睡眠薬として使う場合はいまだ欠かせぬ薬剤です。

抗不安薬としては短期型や中時間作用型は使われない方向になってきて使う場合には長時間作用型を使う方向になってきている感じです。

少ない量では前頭葉や連合野みたいな高次なところから聞くのか軽度の脱抑制や麻酔のような興奮期みたいなのが他の鎮静系薬剤と同じくありそうで元気になったり体調がよくなったり疲れが取れたり集中力が上がったりするようです。

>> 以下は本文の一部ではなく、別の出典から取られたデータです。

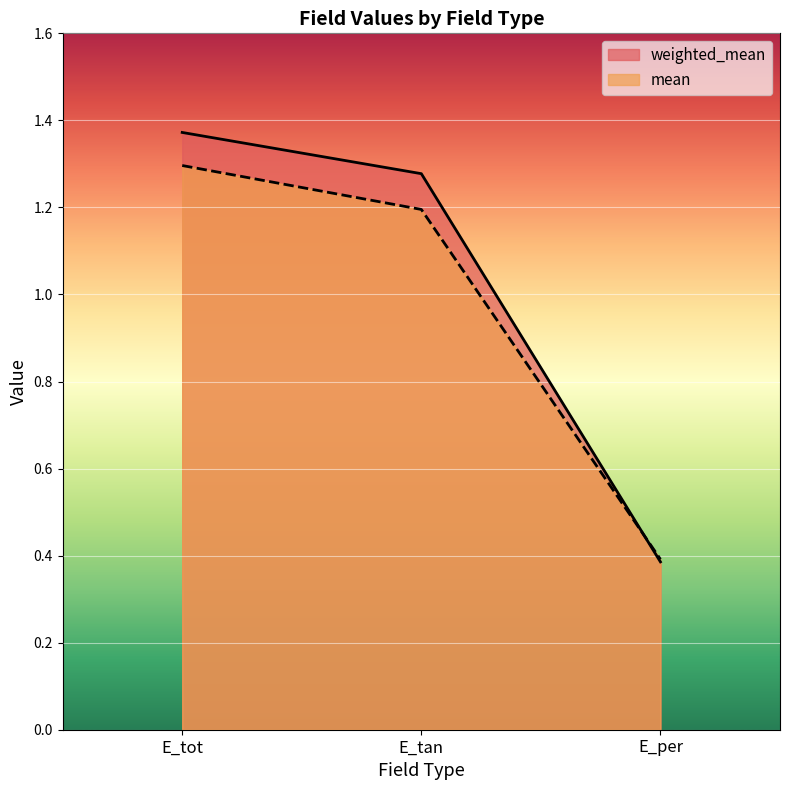

What is the label of the 2nd point from the left?

E_tan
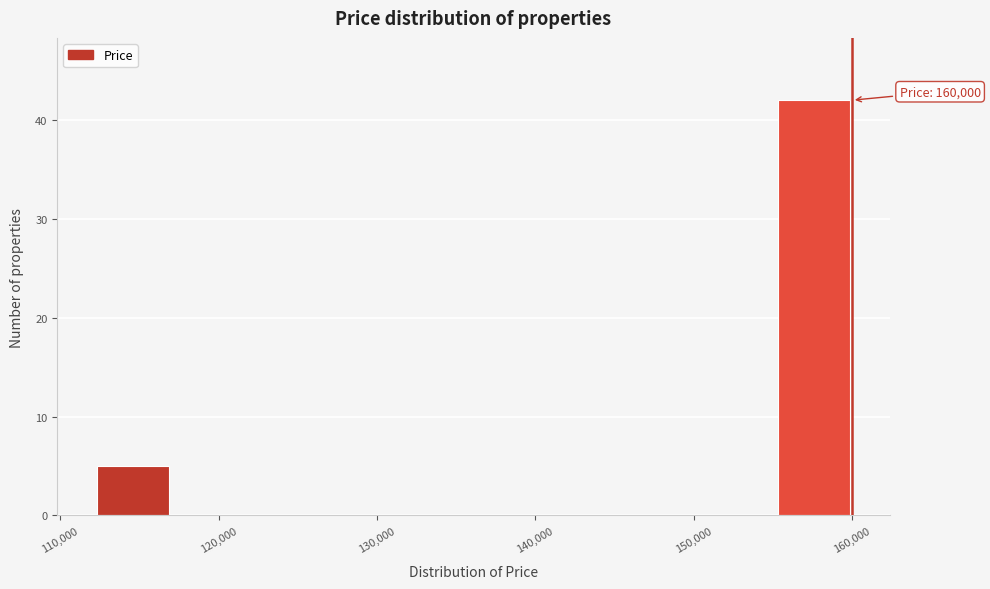

Over which range of the x-axis is the bar tallest?

155000 to 160000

量を増やしていくとリラックス、不安、緊張をとる、うつを改善する、痛み止め作用、筋弛緩で肩こりや頭痛に効くなどの作用があります。

てんかんにも広く効きます。

もっと量が多くなると眠くなります。

睡眠薬として使う場合は眠気を利用するわけですがこれまた作用時間によってうまく使う必要があります。

 深睡眠を減らすなどがあるようですが人間は寝ている間にも起きているときのストレスは残っているものでそれが睡眠を悪くするのでベンゾジアゼピン系睡眠薬は寝ているときに残っているストレス症状にも効くためうつや不安では中途覚醒や夢を見やすいオレキシン受容体拮抗薬より使いやすい場合があります。

 また近年働き方改革で仕事のオンオフやメリハリのある生活、スケジュールがきっちりとした生活になると欧米のエリートなどがそんな感じですが睡眠薬を使って仕事外の時間も睡眠も上手にコントロール必要が高まる場合があります。

 大人はストレス関連症の適応反応症の様なストレスがあると頭やおなかや睡眠に症状が出やすいです。

 子供は体ではおなかに症状が出やすい感じですがまだ自分の心身発達が未分化なせいかあるいは言語化苦手なせいかもしれません。

 小学校くらいの学童期だと大人と違って睡眠にはストレスが出にくいようです。

 もっと急性で激しいストレスや逆に慢性長期のストレスには別の身体症状が出たりするのかもしれません。

 最近はリモート勤務を減らすかなくすかして通勤を義務付ける会社が増えてきて電車が込むようで電車周りのパニック障害などが増えてきているようです。

 電車周辺で起こるのなら電車や駅で起きる特定の恐怖症と名付けた方がいいのかもしれません。

 慢性的になるとストレス学説のハンスセリエの3徴のように胃潰瘍、胸腺萎縮、副腎萎縮が起きるのかもしれませんが今は時代も違いまし古い学説なので知っておく感じでいいかもしれません。